# Flyer Treadmill



## flyernut (Oct 31, 2010)

As promised, here's a few pix of my treadmill. It will handle any steam engine, but I'm not sure of the diesels. My 355's seem to fit however. On the left side is where I put the tender, which I can trouble shoot as well as run the engine. I have a bumper on the end to be sure I'm getting power first. Wires run under the wood and soldered into the ends. I made the little bearing mounts from bearings I got at work,when I worked, mounted into angle aluminum. They are stationary, but you just move the engine unto different bearing blocks to compensate for different engines. It seems to work ok, as I can high ball any engine on the mill and it won't wobble off.I know there's easier ways to watch the loco work, but I have time on my hands,(I'm disabled, 100%), and I like to putter. I also have the same set-up for my O gauge stuff, with movable bearing mounts. I have many loco's, including diesels, Northerns, an Allegheny, and a Big Boy. It's impressive to watch that Big Boy just fly on the mill. Also shown are the cars I scored last night, along with all the other stuff I got. The cars are now all cleaned, oiled, and ready to run. They are all complete, with nothing broken. Also shown is a tender I have that's needs a new 302 to play with.


----------



## tjcruiser (Jan 10, 2010)

Flyer,

Nice setup! Looks like a very functional service tool. Well done.

TJ


----------



## imatt88 (Jan 31, 2010)

Cool, gotta get me one of those:laugh:


----------



## Reckers (Oct 11, 2009)

I'm just thinking how cool it would be to have one of those with an extension behind the tender for a guinea pig to endlessly chase the train!


----------



## flyernut (Oct 31, 2010)

Reckers said:


> I'm just thinking how cool it would be to have one of those with an extension behind the tender for a guinea pig to endlessly chase the train!
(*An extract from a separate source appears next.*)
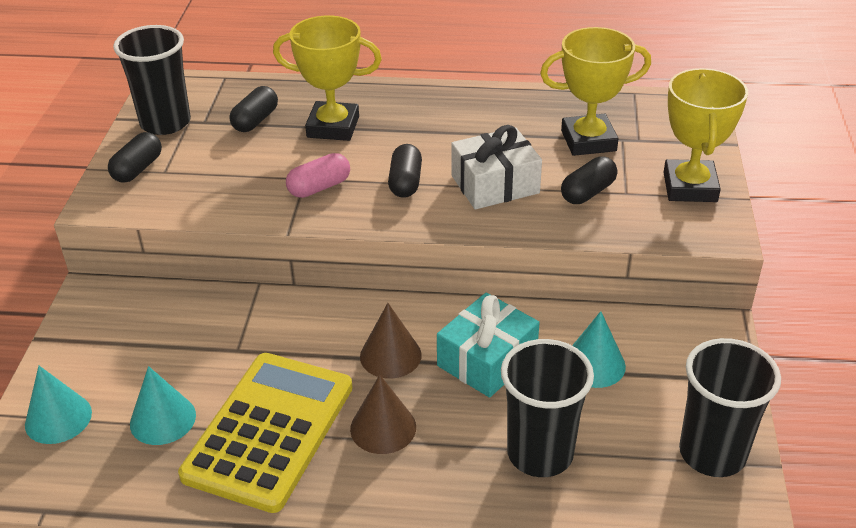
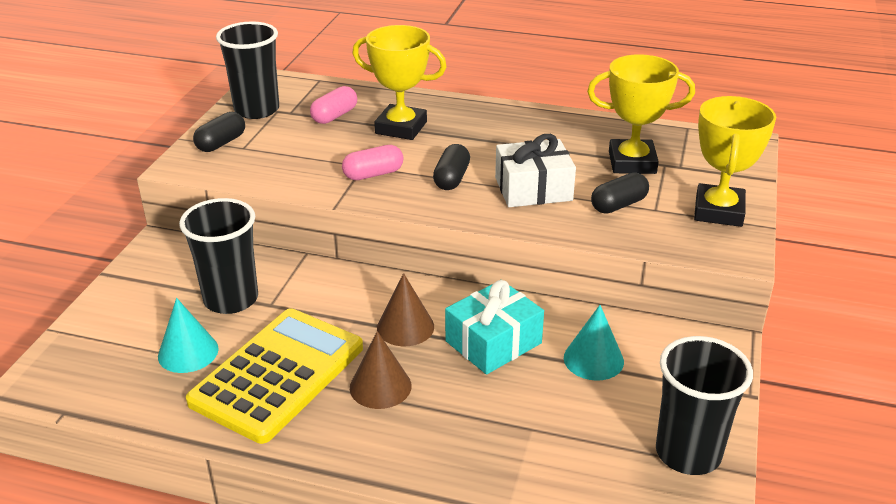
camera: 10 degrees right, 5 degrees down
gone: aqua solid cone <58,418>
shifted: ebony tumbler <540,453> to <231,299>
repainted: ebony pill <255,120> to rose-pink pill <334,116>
Looks like I'm in the right forum,lol..


----------



## Reckers (Oct 11, 2009)

Rodents like to have fun with trains, too!


----------



## tjcruiser (Jan 10, 2010)

Reckers said:


> Rodents like to have fun with trains, too!


:thumbsup:


----------



## SkyArcher (Oct 20, 2010)

Wow, Tj, that is REALLY cool!!


----------



## flyernut (Oct 31, 2010)

Beautiful!! There's a guy here in town selling all his train stuff, and I believe there's a bunch of Marx in there. Here's where to go.... craigslist... rochester New York... put in trains in the search box


----------



## tjcruiser (Jan 10, 2010)

SkyArcher said:


> Wow, Tj, that is REALLY cool!!


Yeah, I wish it was mine. These prewar Lionel Mickey Mouse Circus sets go for big bucks.

TJ


----------



## T-Man (May 16, 2008)

It looks like it will hold a tank. I like the idea.
I can see machinists written all over it.


----------